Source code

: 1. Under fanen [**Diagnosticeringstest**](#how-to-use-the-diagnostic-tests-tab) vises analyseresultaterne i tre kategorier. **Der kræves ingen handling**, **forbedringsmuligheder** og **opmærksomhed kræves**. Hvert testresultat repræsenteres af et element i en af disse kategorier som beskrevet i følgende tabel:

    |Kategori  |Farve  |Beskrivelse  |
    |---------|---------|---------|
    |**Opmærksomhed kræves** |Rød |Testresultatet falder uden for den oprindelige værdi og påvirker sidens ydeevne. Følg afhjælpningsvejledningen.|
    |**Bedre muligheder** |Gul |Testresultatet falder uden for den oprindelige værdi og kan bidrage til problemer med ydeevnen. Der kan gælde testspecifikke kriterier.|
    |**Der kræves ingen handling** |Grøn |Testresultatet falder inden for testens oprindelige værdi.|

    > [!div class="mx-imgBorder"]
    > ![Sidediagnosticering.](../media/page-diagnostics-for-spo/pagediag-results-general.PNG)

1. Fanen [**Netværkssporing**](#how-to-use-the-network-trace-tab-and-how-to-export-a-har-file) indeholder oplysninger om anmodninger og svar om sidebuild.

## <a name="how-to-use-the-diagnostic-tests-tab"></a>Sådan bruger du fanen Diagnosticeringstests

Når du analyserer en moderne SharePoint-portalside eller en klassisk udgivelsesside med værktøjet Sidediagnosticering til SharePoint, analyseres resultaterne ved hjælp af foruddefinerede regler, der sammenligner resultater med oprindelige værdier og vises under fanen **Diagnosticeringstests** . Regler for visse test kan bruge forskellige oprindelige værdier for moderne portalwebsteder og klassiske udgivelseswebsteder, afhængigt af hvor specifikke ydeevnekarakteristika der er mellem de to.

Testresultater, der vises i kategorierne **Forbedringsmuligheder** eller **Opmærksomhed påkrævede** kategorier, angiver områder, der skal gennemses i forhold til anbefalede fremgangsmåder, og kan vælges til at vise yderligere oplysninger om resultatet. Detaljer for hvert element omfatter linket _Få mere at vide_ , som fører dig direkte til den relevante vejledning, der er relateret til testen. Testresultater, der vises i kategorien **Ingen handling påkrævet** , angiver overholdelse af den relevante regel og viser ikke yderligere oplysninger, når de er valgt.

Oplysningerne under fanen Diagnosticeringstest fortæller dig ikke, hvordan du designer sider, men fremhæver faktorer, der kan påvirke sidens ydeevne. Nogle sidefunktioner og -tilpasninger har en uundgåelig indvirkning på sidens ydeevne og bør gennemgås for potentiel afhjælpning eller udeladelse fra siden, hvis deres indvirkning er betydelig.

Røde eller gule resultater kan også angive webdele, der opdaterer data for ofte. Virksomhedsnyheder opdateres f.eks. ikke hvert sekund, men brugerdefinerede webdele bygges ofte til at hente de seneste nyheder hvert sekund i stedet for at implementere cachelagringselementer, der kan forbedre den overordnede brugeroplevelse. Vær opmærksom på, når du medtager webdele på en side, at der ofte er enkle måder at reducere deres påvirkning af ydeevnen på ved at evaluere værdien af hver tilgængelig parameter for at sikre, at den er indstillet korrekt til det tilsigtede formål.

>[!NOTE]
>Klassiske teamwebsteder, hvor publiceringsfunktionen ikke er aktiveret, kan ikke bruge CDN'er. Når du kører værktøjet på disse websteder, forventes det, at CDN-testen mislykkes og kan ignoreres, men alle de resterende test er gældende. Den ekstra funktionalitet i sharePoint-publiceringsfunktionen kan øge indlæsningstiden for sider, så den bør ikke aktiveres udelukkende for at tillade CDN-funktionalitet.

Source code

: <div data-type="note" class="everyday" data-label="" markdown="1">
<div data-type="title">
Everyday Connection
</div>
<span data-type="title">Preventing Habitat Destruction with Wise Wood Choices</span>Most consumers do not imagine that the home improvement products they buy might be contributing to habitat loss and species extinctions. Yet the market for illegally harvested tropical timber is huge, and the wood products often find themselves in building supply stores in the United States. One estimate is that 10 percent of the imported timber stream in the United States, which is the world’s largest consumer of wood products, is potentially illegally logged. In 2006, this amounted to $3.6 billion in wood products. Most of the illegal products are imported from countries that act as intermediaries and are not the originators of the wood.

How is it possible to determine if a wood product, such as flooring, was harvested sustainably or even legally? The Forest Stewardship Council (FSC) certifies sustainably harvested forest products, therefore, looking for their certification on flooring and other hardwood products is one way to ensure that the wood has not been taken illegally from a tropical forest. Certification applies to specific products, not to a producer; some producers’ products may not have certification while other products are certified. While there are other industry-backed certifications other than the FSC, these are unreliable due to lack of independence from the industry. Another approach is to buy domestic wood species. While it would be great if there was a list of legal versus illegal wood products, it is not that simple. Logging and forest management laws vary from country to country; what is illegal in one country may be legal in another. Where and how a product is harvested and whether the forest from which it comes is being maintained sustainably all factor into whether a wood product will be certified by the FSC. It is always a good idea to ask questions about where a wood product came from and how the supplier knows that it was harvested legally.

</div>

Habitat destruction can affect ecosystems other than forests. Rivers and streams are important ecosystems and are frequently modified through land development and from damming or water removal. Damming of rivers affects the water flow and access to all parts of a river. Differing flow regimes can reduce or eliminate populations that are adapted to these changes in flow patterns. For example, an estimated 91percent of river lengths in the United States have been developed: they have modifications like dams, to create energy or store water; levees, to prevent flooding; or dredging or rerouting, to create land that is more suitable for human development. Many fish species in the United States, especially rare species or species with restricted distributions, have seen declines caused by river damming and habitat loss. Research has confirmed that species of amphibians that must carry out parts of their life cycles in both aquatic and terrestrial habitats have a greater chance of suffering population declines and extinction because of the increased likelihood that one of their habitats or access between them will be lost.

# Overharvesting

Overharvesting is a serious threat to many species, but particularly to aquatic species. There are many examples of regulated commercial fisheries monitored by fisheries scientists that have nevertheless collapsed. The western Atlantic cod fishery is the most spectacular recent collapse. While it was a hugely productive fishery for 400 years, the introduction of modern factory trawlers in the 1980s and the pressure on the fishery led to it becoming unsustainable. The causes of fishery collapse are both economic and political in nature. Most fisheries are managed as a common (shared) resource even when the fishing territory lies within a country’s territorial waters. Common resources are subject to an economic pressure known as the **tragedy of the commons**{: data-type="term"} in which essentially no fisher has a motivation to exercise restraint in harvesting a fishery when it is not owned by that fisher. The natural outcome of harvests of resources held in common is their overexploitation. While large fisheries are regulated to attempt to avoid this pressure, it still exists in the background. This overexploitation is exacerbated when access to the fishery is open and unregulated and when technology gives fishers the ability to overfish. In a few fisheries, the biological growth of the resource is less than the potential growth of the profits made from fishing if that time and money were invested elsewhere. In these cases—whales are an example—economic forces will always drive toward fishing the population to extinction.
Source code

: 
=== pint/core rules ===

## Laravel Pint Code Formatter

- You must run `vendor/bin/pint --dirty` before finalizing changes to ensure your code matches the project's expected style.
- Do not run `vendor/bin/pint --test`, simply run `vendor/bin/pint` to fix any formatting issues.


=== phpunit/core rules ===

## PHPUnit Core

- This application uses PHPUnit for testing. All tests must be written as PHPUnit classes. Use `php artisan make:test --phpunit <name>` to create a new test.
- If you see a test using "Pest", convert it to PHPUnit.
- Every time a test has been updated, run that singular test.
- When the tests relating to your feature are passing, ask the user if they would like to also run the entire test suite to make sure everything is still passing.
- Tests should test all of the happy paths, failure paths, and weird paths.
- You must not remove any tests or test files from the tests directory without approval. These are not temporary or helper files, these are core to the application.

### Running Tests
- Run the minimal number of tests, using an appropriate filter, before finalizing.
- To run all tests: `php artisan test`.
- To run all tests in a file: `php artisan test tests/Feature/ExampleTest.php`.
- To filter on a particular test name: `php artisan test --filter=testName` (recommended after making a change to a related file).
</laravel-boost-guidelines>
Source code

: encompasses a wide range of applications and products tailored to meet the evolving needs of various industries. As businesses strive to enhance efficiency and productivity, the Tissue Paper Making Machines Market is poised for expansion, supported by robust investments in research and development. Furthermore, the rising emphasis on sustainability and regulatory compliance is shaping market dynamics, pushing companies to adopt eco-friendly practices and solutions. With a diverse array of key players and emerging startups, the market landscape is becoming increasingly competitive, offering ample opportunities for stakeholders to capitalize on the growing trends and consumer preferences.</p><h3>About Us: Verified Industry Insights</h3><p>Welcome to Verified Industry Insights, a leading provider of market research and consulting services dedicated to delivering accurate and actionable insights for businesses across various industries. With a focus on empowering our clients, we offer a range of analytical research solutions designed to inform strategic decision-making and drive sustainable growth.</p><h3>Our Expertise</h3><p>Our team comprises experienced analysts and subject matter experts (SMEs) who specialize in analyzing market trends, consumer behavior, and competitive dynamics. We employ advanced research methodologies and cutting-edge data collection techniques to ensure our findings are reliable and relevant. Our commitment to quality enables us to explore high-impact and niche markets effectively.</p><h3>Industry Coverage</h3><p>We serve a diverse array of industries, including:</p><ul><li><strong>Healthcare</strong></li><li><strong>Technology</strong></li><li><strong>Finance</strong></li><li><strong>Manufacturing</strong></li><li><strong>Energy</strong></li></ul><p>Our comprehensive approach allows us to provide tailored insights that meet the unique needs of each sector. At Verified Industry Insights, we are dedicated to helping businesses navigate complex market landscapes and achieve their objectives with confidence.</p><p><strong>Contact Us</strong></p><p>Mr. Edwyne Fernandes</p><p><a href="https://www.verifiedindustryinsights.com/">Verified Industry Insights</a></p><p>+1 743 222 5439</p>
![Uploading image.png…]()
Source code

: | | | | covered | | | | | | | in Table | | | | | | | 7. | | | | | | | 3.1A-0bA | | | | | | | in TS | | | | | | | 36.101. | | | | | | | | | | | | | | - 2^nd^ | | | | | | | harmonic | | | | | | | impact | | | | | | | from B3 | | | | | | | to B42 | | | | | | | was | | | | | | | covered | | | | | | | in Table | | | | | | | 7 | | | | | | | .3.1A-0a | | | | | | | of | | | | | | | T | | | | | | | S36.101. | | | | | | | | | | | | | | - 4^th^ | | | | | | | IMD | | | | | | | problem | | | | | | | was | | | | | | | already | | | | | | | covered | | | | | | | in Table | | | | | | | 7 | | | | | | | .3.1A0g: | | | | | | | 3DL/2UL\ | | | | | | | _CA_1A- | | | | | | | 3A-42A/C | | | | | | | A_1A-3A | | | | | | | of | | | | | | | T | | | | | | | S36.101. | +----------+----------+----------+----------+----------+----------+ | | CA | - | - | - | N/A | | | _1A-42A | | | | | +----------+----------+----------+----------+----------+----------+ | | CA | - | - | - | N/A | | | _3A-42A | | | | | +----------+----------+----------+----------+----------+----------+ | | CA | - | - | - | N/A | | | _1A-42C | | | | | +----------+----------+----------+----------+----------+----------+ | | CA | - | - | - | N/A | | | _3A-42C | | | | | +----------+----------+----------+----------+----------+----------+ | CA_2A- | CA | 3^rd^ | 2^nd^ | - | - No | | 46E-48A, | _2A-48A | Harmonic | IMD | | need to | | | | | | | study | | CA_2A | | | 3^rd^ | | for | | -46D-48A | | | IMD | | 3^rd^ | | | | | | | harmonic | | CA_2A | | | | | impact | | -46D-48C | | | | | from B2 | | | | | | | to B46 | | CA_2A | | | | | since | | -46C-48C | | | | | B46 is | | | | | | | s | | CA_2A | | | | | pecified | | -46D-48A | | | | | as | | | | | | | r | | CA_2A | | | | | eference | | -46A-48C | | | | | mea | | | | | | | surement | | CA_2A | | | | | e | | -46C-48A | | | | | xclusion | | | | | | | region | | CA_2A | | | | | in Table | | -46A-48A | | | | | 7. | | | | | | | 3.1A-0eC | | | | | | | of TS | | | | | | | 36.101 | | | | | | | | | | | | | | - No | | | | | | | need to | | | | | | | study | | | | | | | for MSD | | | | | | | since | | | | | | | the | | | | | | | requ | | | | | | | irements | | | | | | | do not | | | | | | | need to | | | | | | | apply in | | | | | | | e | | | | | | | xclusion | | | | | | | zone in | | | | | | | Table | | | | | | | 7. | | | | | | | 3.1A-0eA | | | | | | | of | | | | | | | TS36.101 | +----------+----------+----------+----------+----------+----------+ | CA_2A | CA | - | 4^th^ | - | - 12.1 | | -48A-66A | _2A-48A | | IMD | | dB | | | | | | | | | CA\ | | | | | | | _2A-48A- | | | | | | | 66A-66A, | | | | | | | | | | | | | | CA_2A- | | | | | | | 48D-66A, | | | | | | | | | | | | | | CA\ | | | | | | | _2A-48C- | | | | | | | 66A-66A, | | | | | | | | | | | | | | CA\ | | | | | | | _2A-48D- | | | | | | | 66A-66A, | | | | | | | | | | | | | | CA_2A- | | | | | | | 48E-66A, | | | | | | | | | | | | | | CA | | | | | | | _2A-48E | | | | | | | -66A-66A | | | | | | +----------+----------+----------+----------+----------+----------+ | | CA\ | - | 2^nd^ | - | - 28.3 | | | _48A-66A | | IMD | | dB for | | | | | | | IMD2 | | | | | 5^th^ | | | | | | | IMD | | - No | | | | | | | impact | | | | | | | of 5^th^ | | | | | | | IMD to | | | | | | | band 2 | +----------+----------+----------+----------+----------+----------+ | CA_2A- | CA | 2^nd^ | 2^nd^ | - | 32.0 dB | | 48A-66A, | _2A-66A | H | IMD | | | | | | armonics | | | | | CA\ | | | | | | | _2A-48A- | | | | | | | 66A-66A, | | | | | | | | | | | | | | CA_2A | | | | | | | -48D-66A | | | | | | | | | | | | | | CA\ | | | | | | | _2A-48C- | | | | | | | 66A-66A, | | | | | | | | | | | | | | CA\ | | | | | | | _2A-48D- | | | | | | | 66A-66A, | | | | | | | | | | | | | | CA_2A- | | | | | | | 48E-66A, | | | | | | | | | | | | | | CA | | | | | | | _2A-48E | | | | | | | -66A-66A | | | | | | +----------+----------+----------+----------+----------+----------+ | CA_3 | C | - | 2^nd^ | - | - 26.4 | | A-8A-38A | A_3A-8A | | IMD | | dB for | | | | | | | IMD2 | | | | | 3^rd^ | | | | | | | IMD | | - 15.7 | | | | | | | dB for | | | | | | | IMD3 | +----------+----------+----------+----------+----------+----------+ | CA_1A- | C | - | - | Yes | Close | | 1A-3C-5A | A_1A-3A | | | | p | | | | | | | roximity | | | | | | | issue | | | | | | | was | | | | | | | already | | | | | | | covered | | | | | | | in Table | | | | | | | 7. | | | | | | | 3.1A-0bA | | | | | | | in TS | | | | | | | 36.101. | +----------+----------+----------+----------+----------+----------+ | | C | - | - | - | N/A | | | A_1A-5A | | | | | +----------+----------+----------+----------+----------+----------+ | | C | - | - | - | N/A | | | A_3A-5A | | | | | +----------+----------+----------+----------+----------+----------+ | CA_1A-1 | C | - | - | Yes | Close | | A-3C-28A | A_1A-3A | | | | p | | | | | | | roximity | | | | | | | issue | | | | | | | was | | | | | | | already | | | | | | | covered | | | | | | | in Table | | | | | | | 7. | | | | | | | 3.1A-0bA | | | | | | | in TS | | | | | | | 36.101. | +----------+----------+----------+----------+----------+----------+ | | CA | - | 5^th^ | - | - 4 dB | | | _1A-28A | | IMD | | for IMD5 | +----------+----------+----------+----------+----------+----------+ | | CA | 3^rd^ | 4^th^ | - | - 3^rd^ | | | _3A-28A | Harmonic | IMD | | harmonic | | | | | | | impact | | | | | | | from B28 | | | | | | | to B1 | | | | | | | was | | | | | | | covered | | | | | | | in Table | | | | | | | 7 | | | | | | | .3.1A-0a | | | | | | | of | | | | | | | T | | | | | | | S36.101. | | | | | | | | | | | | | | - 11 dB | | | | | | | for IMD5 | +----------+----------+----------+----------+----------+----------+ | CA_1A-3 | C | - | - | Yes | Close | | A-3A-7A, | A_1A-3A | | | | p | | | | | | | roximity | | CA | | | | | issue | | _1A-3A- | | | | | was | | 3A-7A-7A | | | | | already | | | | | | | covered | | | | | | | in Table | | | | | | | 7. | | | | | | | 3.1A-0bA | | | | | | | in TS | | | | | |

================

◆ DIRECTIONS
Copy out verbatim the stretch from the line containing "du fanen Diagnosticeringstests" through the line containing "Oplysningerne under fanen", both of those lines included.

◆ SOLUTION
## <a name="how-to-use-the-diagnostic-tests-tab"></a>Sådan bruger du fanen Diagnosticeringstests

Når du analyserer en moderne SharePoint-portalside eller en klassisk udgivelsesside med værktøjet Sidediagnosticering til SharePoint, analyseres resultaterne ved hjælp af foruddefinerede regler, der sammenligner resultater med oprindelige værdier og vises under fanen **Diagnosticeringstests** . Regler for visse test kan bruge forskellige oprindelige værdier for moderne portalwebsteder og klassiske udgivelseswebsteder, afhængigt af hvor specifikke ydeevnekarakteristika der er mellem de to.

Testresultater, der vises i kategorierne **Forbedringsmuligheder** eller **Opmærksomhed påkrævede** kategorier, angiver områder, der skal gennemses i forhold til anbefalede fremgangsmåder, og kan vælges til at vise yderligere oplysninger om resultatet. Detaljer for hvert element omfatter linket _Få mere at vide_ , som fører dig direkte til den relevante vejledning, der er relateret til testen. Testresultater, der vises i kategorien **Ingen handling påkrævet** , angiver overholdelse af den relevante regel og viser ikke yderligere oplysninger, når de er valgt.

Oplysningerne under fanen Diagnosticeringstest fortæller dig ikke, hvordan du designer sider, men fremhæver faktorer, der kan påvirke sidens ydeevne. Nogle sidefunktioner og -tilpasninger har en uundgåelig indvirkning på sidens ydeevne og bør gennemgås for potentiel afhjælpning eller udeladelse fra siden, hvis deres indvirkning er betydelig.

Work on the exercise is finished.